## Records from a dataset
*-*-*

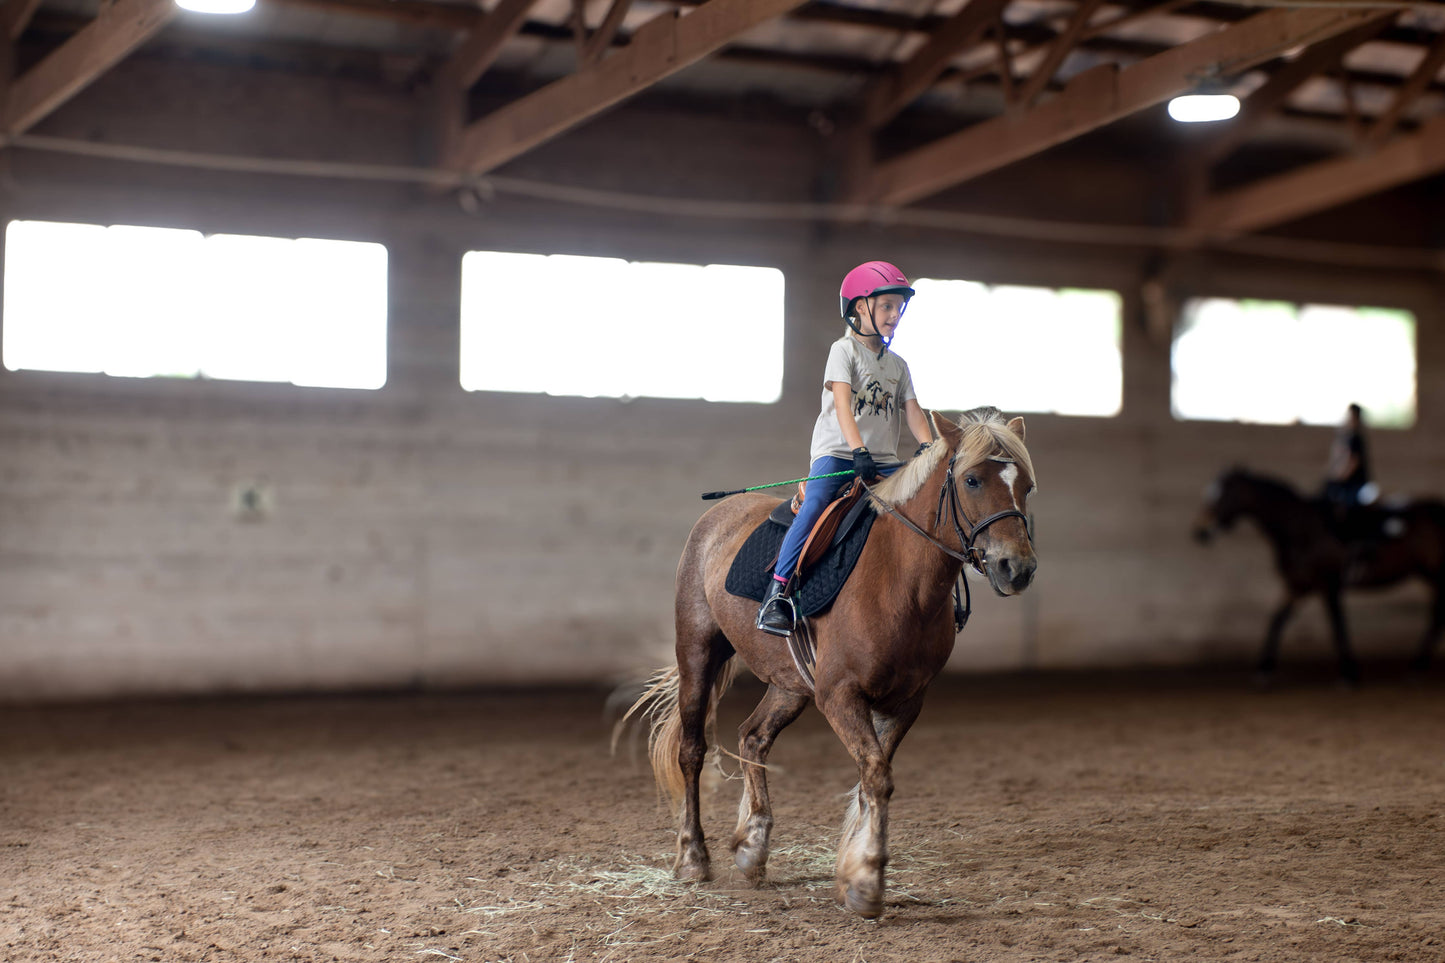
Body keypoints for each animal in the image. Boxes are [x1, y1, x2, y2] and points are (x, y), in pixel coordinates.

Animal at [619, 407, 1036, 919]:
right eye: (972, 480)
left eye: (1027, 486)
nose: (1017, 568)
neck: (900, 578)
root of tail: (716, 516)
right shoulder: (840, 695)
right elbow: (876, 777)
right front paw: (867, 881)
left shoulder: (905, 701)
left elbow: (868, 780)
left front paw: (853, 872)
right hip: (698, 652)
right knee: (693, 750)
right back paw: (693, 857)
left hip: (790, 682)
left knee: (753, 737)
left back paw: (752, 847)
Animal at [1192, 467, 1445, 685]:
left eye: (1223, 494)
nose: (1200, 532)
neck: (1301, 529)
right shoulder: (1298, 586)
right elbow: (1277, 621)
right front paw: (1264, 669)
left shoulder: (1328, 585)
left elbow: (1337, 626)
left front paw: (1349, 673)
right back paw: (1417, 666)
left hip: (1434, 575)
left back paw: (1417, 666)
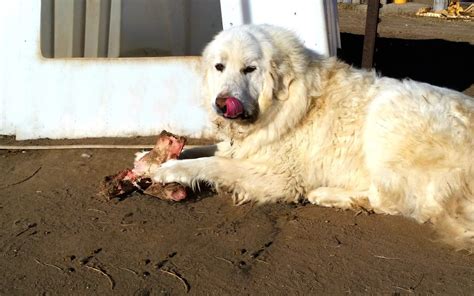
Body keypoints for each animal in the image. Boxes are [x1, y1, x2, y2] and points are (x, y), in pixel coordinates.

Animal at [153, 24, 474, 250]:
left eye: (250, 69)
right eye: (219, 67)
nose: (221, 104)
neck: (283, 103)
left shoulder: (280, 177)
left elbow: (212, 164)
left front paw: (168, 170)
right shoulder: (238, 148)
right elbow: (206, 151)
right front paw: (154, 158)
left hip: (387, 110)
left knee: (393, 202)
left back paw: (326, 194)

*-*-*

## Instructions for the task
Look through the entries and return each line that has the word "shoulder" in it.

## Answer for this exercise
right shoulder: (840, 695)
left shoulder: (905, 701)
right shoulder: (1298, 586)
left shoulder: (1328, 585)
left shoulder: (280, 177)
right shoulder: (238, 148)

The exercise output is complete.